Applying a change to a multi-value property in eDirectory doesn't work if the total data size exceeds 48 KB. For example, deleting 1,000 usernames from a membership list would require about 48 KB if the average name were 24 characters. (Each character is two bytes.)

Apply the change in smaller chunks.

The count of eDirectory objects in the right pane (shown in the bottom right corner) is an estimate if there are more than 1,000 objects.

If your task involves more than 1,000 objects and an exact count is required, use NetWare Administrator.

Not all the values of a multi-value eDirectory property are shown if there are too many to fit in the RAM available to ConsoleOne.

Increase the available RAM (try closing all other programs) and redisplay the list. Currently, Novell eDirectory™ returns all the property values to ConsoleOne at once. A future eDirectory release will return them one chunk at a time.

Property names in lists are always shown in English. (ConsoleOne reads them directly from the eDirectory schema, which is in English only.)

If this prevents you from completing your task, go to the Novell Web site and submit an enhancement request. In the meantime, use NetWare Administrator to complete your task.

Restricting a user's volume space or a folder's size doesn't work on an NSS volume.

The ability to restrict space on an NSS volume will be added in a future release.

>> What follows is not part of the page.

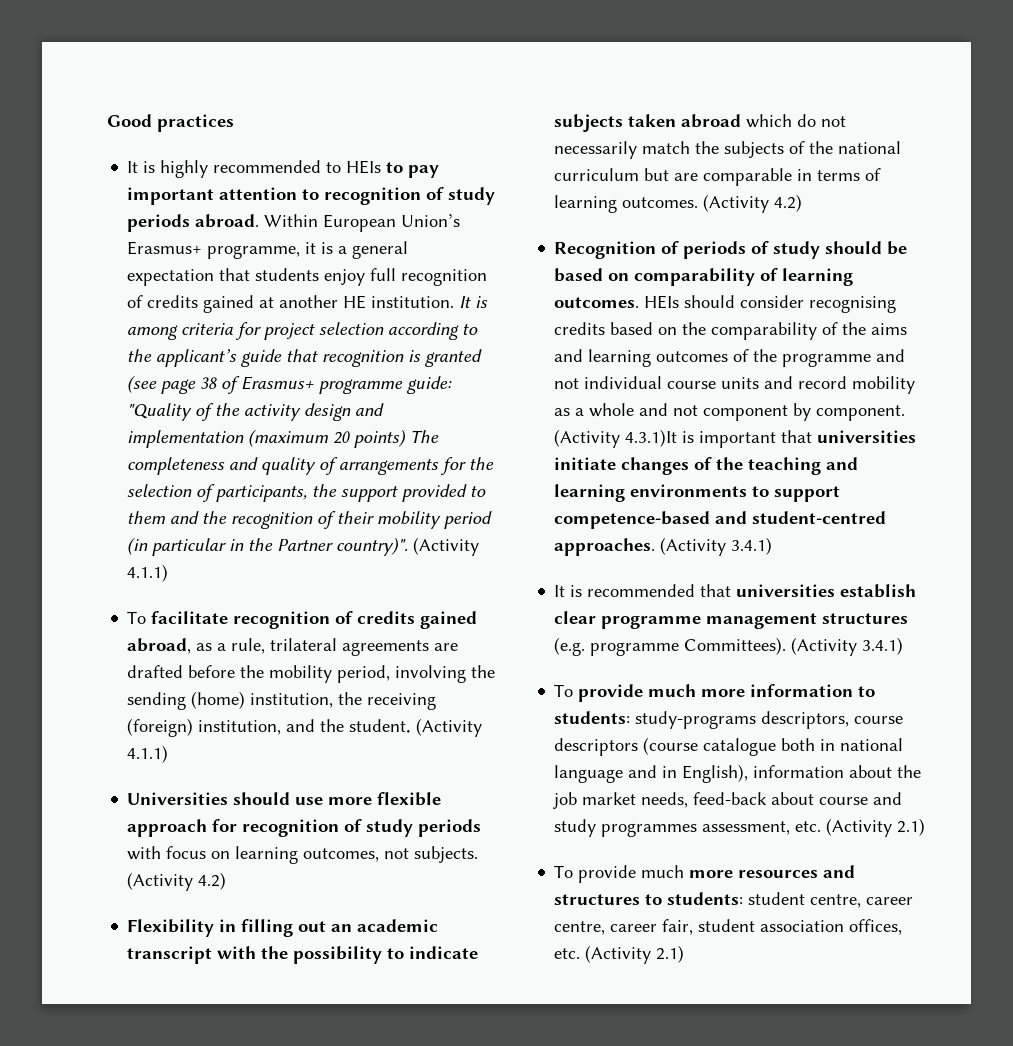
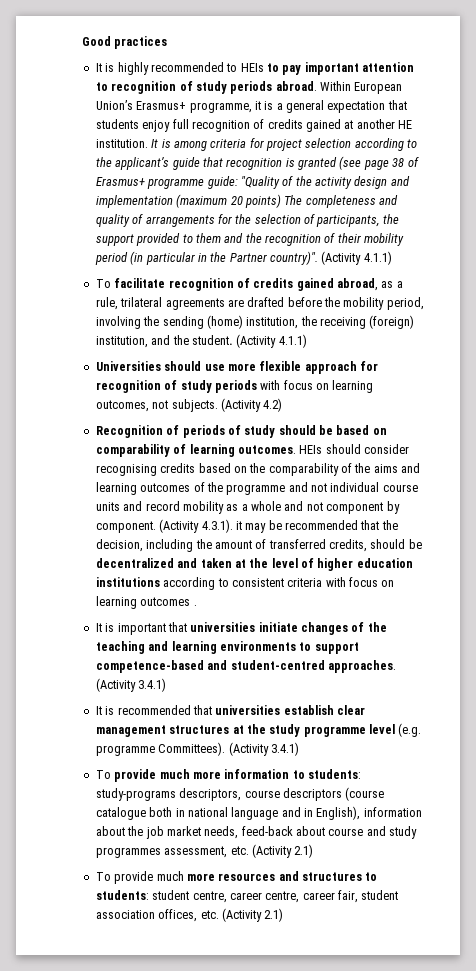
[127,919,439,937] [127,946,479,964] [554,114,847,132] [554,141,902,159] [554,168,882,186] [554,194,803,213] // Flexibility in filling out an academic transcript with the possibility to indicate subjects taken abroad which do not necessarily match the subjects of the national curriculum but are comparable in terms of learning outcomes. (Activity 4.2) -> (283, 405) none
[625,429,678,447] 4.3.1)It -> [201,519,398,533] [95,539,422,552] [95,558,413,571] [95,577,395,590] [95,596,197,609] [95,623,102,632] 4.3.1). it may be recommended that the decision, including the amount of transferred credits, should be decentralized and taken at the level of higher education institutions according to consistent criteria with focus on learning outcomes . // It
[601,616,702,629] programme -> (365, 710) none
(909, 618) none -> [232,724,395,737] at the study programme level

NetWare Administrator doesn't have this capability either.

Generating and printing reports doesn't work if ConsoleOne is running on a non-Windows* computer.

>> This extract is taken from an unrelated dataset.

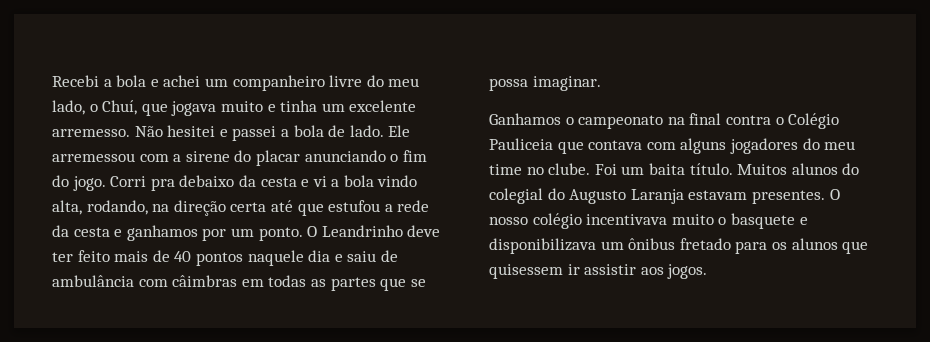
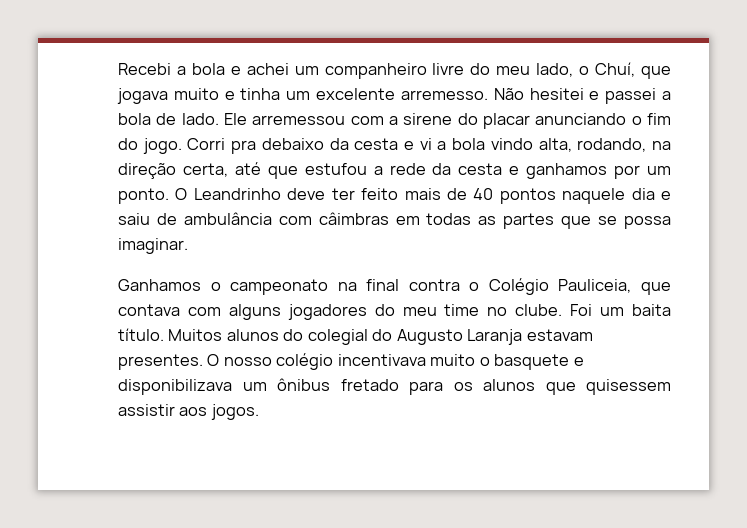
[230,202,267,212] certa -> [182,163,228,177] certa,
[489,138,553,150] Pauliceia -> [558,279,632,293] Pauliceia,
[567,264,580,275] ir -> (671, 387) none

Run ConsoleOne on a Windows computer with at least 128 MB RAM.

Most customizations to ConsoleOne views aren't saved across sessions. One exception is that customizations to object property pages (such as reordering and hiding pages) are saved.

For details, see Section 2.5, Customizing Views.

When running ConsoleOne on Linux, you can't enter more than a couple of values at a time in multi-value fields.

This is a problem with Java on Linux and will be fixed in a future release. For now, you must enter a couple values, close the properties, reopen the properties and enter a couple more values, and so on.

When running ConsoleOne on Solaris, if you click a link or menu option to go to a URL in a Web browser, the action fails if Netscape isn't installed and added to the system's PATH environment variable.

Install Netscape and add the directory where the Netscape executable file is located to your system's PATH environment variable.

When running ConsoleOne on NetWare with lots of ConsoleOne snap-ins installed, you might receive the following error:

An attempt was made to open or create a file that is already open. An error occurred reading the data from NDS. Some data may be incorrect or incomplete.

The server console then displays the following error:

Station # file lock threshold exceeded. Total violations #.

When trying to run ConsoleOne on a NetWare server where lots of snap-ins are installed, ConsoleOne will eventually run out of file lock resources on the server. The solution is to increase the file lock resource on the NetWare server.